# Example: IIIF Auth 2.0 — header-trust backend
#
# iiiris hosts no login UI. The reverse proxy in front of iiiris
# (oauth2-proxy, Pomerium, authelia, Cloudflare Access, Tailscale,
# Google IAP) handles authentication and forwards the authenticated
# user identity as a trusted header. iiiris reads that header and
# treats it as the session.
#
# This is the right choice when:
#   - Your organization already has an auth provider in front of every service
#   - You want iiiris to inherit that auth without running a parallel flow
#   - The viewers your users use are on the same trusted side of the proxy
#
# **Security**: the reverse proxy MUST strip the configured header
# from untrusted client requests before forwarding to iiiris. Without
# that, anyone can forge an arbitrary username. iiiris does not
# verify the header against any second source.
#
# **info.json** for header-backend profiles advertises the probe
# service only — no AuthAccessService2, because there is no
# interactive flow for the viewer to initiate.

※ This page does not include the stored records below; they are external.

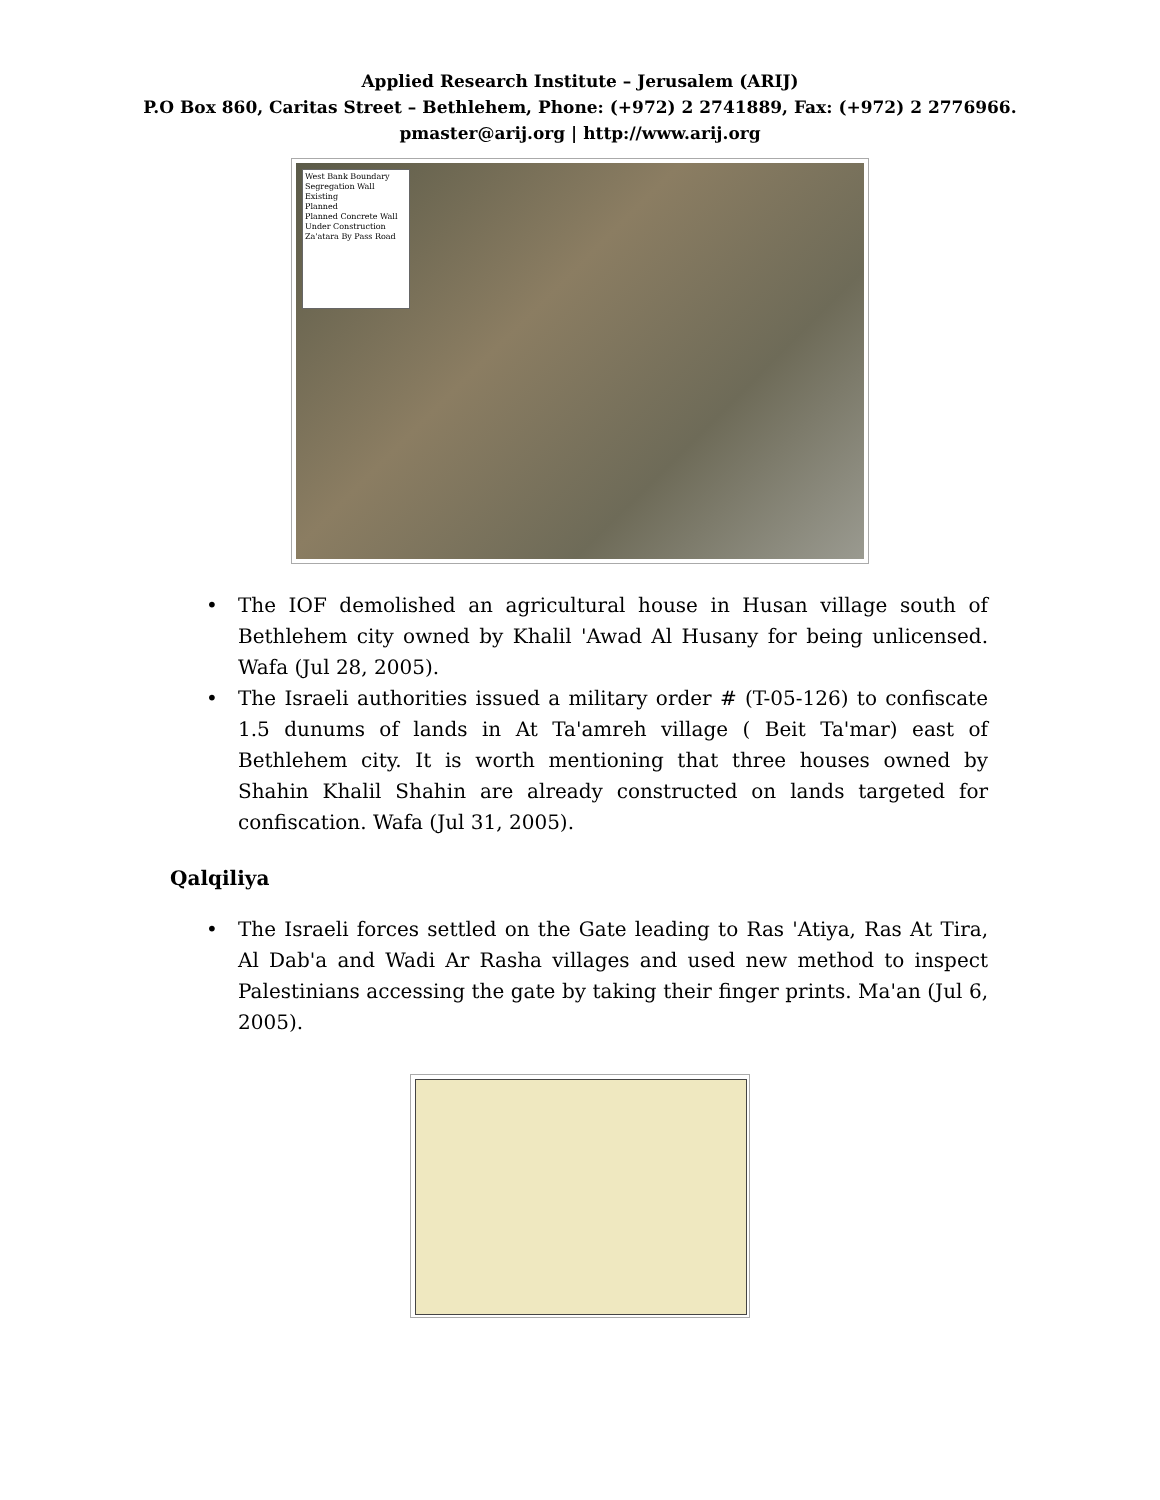Applied Research Institute – Jerusalem (ARIJ)
P.O Box 860, Caritas Street – Bethlehem, Phone: (+972) 2 2741889, Fax: (+972) 2 2776966.
pmaster@arij.org | http://www.arij.org
West Bank Boundary
Segregation Wall
Existing
Planned
Planned Concrete Wall
Under Construction
Za'atara By Pass Road
• The IOF demolished an agricultural house in Husan village south of Bethlehem city owned by Khalil 'Awad Al Husany for being unlicensed. Wafa (Jul 28, 2005).
• The Israeli authorities issued a military order # (T-05-126) to confiscate 1.5 dunums of lands in At Ta'amreh village ( Beit Ta'mar) east of Bethlehem city. It is worth mentioning that three houses owned by Shahin Khalil Shahin are already constructed on lands targeted for confiscation. Wafa (Jul 31, 2005).
Qalqiliya
• The Israeli forces settled on the Gate leading to Ras 'Atiya, Ras At Tira, Al Dab'a and Wadi Ar Rasha villages and used new method to inspect Palestinians accessing the gate by taking their finger prints. Ma'an (Jul 6, 2005).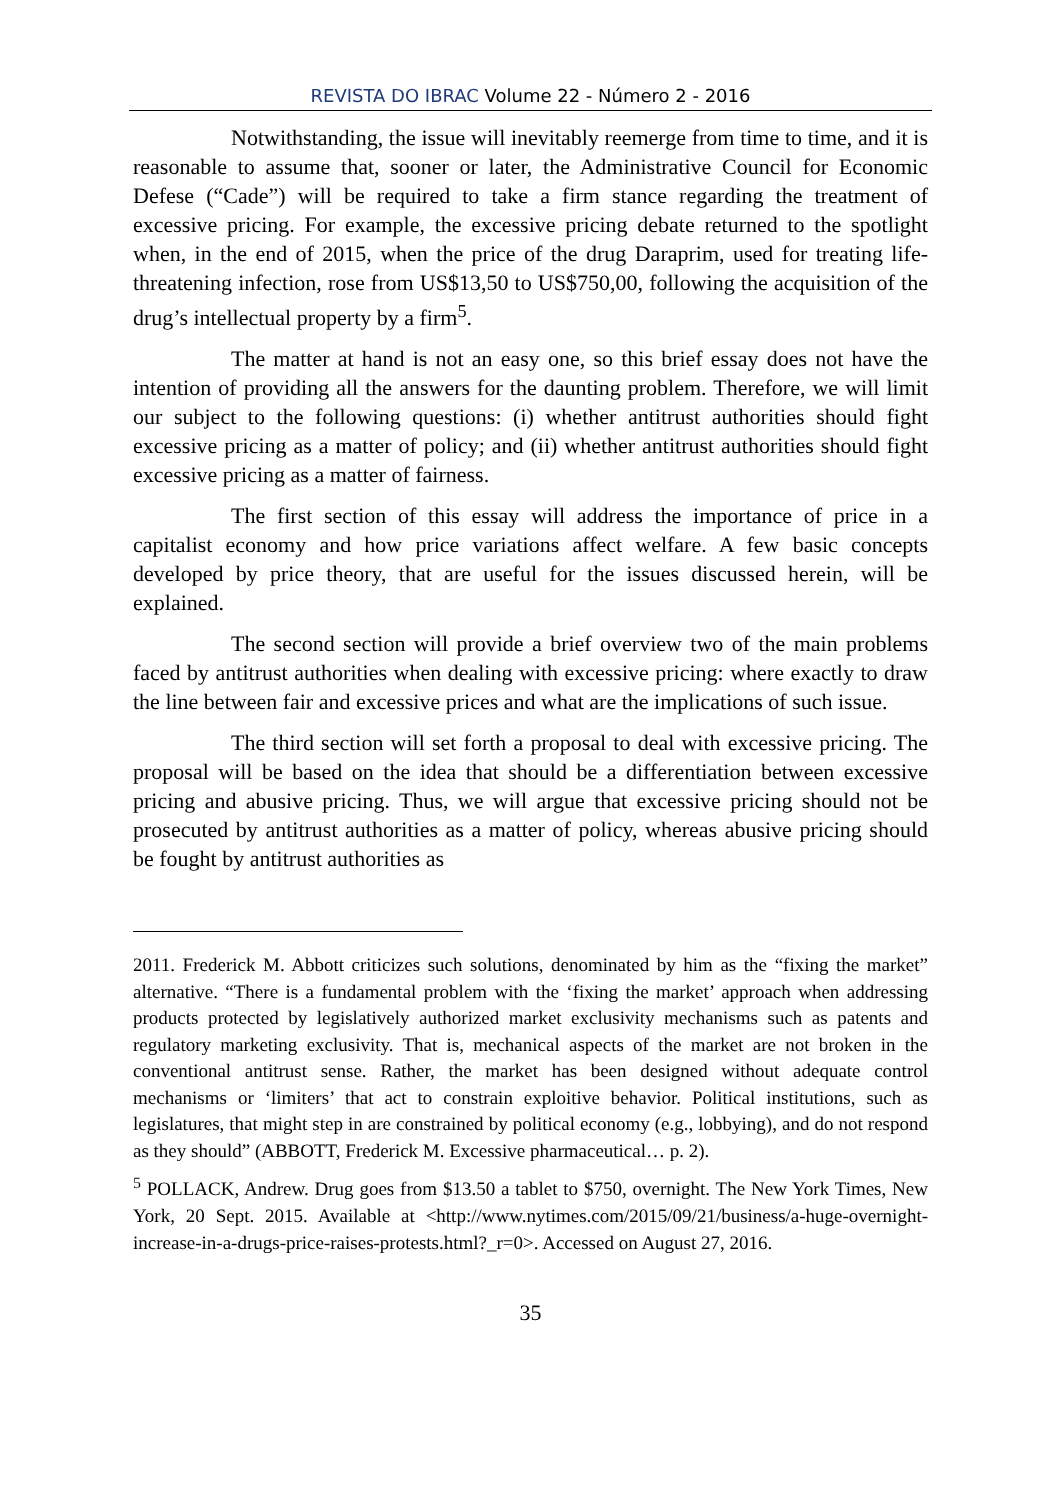REVISTA DO IBRAC Volume 22 - Número 2 - 2016
Notwithstanding, the issue will inevitably reemerge from time to time, and it is reasonable to assume that, sooner or later, the Administrative Council for Economic Defese (“Cade”) will be required to take a firm stance regarding the treatment of excessive pricing. For example, the excessive pricing debate returned to the spotlight when, in the end of 2015, when the price of the drug Daraprim, used for treating life-threatening infection, rose from US$13,50 to US$750,00, following the acquisition of the drug’s intellectual property by a firm<sup>5</sup>.
The matter at hand is not an easy one, so this brief essay does not have the intention of providing all the answers for the daunting problem. Therefore, we will limit our subject to the following questions: (i) whether antitrust authorities should fight excessive pricing as a matter of policy; and (ii) whether antitrust authorities should fight excessive pricing as a matter of fairness.
The first section of this essay will address the importance of price in a capitalist economy and how price variations affect welfare. A few basic concepts developed by price theory, that are useful for the issues discussed herein, will be explained.
The second section will provide a brief overview two of the main problems faced by antitrust authorities when dealing with excessive pricing: where exactly to draw the line between fair and excessive prices and what are the implications of such issue.
The third section will set forth a proposal to deal with excessive pricing. The proposal will be based on the idea that should be a differentiation between excessive pricing and abusive pricing. Thus, we will argue that excessive pricing should not be prosecuted by antitrust authorities as a matter of policy, whereas abusive pricing should be fought by antitrust authorities as
2011. Frederick M. Abbott criticizes such solutions, denominated by him as the “fixing the market” alternative. “There is a fundamental problem with the ‘fixing the market’ approach when addressing products protected by legislatively authorized market exclusivity mechanisms such as patents and regulatory marketing exclusivity. That is, mechanical aspects of the market are not broken in the conventional antitrust sense. Rather, the market has been designed without adequate control mechanisms or ‘limiters’ that act to constrain exploitive behavior. Political institutions, such as legislatures, that might step in are constrained by political economy (e.g., lobbying), and do not respond as they should” (ABBOTT, Frederick M. Excessive pharmaceutical… p. 2).
<sup>5</sup> POLLACK, Andrew. Drug goes from $13.50 a tablet to $750, overnight. The New York Times, New York, 20 Sept. 2015. Available at <http://www.nytimes.com/2015/09/21/business/a-huge-overnight-increase-in-a-drugs-price-raises-protests.html?_r=0>. Accessed on August 27, 2016.
35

The viewer learns
# whether the user is authorized from the probe response.

server:
  addr: ":8080"

sources:
  filesystem:
    root: /var/iiiris/images

auth:
  profiles:
    sso:
      # Pattern is advertised in info.json verbatim; "external" is the
      # closest spec match for a header-trust deployment (the access
      # service is provided by an external entity — the reverse proxy).
      pattern: external
      label:
        en: ["Single sign-on"]
      access_service:
        backend: header
        header: X-Forwarded-User
        # Other common values, depending on your auth proxy:
        #   X-Auth-Request-Email      (oauth2-proxy)
        #   X-Pomerium-Jwt-Assertion  (Pomerium — header carries a JWT, not a user)
        #   Remote-User               (authelia)
      # session_ttl / token_ttl: not relevant. The header IS the
      # session, refreshed on every request. iiiris mints no cookie.

  rules:
    - match: "sso-only/*"
      profile: sso

  cors:
    # Probe responses still go through CORS; viewers behind the same
    # reverse proxy don't need a wildcard token origin, but list the
    # ones that legitimately request tokens.